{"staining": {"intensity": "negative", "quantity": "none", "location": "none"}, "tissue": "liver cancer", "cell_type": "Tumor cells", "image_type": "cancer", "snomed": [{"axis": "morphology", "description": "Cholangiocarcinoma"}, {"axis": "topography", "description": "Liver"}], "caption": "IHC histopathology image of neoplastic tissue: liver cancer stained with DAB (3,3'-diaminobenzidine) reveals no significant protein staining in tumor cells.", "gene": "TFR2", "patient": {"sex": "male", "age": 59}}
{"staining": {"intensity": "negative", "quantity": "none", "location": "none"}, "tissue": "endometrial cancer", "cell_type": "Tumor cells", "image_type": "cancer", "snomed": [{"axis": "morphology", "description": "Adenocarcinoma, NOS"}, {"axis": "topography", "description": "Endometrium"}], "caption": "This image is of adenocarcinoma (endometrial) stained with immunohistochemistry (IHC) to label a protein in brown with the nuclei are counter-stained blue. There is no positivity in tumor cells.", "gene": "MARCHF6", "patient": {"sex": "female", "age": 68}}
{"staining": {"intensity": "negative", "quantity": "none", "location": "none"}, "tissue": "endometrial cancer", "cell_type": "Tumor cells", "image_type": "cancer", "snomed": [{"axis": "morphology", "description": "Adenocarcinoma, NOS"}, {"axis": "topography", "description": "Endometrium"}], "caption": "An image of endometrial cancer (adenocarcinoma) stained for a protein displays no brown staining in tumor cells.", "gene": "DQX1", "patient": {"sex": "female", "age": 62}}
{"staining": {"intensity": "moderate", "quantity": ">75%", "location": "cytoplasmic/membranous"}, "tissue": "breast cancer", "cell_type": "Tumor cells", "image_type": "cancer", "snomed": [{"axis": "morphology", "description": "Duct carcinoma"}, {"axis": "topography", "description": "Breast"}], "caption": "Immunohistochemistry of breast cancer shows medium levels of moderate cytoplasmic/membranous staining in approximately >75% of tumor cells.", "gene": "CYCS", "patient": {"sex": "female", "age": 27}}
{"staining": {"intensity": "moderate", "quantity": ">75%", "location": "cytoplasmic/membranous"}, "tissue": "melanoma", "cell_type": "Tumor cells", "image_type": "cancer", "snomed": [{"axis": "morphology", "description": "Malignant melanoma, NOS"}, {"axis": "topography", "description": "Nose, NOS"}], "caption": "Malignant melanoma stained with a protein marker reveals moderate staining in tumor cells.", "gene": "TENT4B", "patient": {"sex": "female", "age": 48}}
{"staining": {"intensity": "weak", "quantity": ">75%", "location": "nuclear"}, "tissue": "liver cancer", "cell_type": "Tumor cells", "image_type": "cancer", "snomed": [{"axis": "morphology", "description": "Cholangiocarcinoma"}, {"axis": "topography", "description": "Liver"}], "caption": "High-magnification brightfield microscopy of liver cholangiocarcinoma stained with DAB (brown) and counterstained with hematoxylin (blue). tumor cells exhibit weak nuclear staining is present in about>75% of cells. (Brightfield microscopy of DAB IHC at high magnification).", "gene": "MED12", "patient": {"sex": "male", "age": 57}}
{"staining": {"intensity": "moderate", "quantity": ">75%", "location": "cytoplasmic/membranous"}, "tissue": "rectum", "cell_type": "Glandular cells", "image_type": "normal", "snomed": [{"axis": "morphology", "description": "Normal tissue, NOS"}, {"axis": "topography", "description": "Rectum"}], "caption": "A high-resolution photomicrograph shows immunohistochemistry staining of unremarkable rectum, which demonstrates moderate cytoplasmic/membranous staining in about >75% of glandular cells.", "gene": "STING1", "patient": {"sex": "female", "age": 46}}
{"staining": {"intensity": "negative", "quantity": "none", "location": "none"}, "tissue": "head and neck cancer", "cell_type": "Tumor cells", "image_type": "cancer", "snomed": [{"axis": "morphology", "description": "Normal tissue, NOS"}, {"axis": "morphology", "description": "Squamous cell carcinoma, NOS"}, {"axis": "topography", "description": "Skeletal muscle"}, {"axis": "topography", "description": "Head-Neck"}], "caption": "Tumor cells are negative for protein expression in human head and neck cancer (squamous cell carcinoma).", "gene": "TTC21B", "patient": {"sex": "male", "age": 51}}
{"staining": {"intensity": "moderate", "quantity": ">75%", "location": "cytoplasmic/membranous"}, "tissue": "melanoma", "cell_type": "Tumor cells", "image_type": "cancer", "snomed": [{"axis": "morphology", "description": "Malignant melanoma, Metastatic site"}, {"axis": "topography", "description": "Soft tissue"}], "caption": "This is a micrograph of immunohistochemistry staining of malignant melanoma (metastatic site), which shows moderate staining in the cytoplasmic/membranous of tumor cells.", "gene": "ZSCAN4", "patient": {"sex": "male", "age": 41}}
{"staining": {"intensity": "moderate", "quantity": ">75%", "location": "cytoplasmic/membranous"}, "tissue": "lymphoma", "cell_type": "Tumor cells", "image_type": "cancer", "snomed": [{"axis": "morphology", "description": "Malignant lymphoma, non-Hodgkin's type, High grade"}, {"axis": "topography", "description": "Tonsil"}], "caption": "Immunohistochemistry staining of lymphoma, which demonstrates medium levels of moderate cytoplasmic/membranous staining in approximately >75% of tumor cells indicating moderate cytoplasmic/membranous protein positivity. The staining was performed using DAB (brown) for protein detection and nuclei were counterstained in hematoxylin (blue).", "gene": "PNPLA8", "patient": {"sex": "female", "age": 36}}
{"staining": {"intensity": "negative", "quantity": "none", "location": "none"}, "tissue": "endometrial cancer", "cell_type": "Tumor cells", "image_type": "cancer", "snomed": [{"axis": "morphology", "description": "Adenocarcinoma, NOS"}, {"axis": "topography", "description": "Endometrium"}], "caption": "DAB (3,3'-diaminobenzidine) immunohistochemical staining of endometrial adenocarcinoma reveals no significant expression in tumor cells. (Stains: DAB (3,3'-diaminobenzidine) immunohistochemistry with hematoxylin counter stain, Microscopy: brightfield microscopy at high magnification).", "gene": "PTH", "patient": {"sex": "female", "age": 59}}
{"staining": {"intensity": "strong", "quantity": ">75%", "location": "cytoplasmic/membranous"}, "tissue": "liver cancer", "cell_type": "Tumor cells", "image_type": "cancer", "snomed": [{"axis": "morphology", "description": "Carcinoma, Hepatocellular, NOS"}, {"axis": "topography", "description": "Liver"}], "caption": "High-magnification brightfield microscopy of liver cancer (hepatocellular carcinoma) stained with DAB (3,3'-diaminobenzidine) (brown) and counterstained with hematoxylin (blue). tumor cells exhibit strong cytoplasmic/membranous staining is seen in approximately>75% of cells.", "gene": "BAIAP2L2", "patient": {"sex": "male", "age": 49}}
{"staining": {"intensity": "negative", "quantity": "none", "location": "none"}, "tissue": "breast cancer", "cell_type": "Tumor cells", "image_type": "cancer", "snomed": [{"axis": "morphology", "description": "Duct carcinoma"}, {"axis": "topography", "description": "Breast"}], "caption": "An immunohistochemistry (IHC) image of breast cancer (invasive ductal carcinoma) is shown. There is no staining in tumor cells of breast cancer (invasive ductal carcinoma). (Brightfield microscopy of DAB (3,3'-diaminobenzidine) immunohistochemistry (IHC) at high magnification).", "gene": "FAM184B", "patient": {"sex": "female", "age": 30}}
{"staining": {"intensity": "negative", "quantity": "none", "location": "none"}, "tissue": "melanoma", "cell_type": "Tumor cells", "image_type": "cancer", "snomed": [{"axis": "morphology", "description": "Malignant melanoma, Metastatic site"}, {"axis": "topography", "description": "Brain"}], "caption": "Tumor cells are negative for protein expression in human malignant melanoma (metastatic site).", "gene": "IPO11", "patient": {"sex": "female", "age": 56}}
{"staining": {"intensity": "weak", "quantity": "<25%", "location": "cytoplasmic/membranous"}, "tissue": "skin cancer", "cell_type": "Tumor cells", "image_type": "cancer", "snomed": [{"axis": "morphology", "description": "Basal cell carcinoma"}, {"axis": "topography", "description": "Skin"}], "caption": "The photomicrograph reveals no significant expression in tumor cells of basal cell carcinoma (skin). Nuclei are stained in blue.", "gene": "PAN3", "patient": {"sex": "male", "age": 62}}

> PROBLEM DESCRIPTION
Copy out all lines of the material containing the word "Normal".

> EXERCISE OUTPUT
{"staining": {"intensity": "moderate", "quantity": ">75%", "location": "cytoplasmic/membranous"}, "tissue": "rectum", "cell_type": "Glandular cells", "image_type": "normal", "snomed": [{"axis": "morphology", "description": "Normal tissue, NOS"}, {"axis": "topography", "description": "Rectum"}], "caption": "A high-resolution photomicrograph shows immunohistochemistry staining of unremarkable rectum, which demonstrates moderate cytoplasmic/membranous staining in about >75% of glandular cells.", "gene": "STING1", "patient": {"sex": "female", "age": 46}}
{"staining": {"intensity": "negative", "quantity": "none", "location": "none"}, "tissue": "head and neck cancer", "cell_type": "Tumor cells", "image_type": "cancer", "snomed": [{"axis": "morphology", "description": "Normal tissue, NOS"}, {"axis": "morphology", "description": "Squamous cell carcinoma, NOS"}, {"axis": "topography", "description": "Skeletal muscle"}, {"axis": "topography", "description": "Head-Neck"}], "caption": "Tumor cells are negative for protein expression in human head and neck cancer (squamous cell carcinoma).", "gene": "TTC21B", "patient": {"sex": "male", "age": 51}}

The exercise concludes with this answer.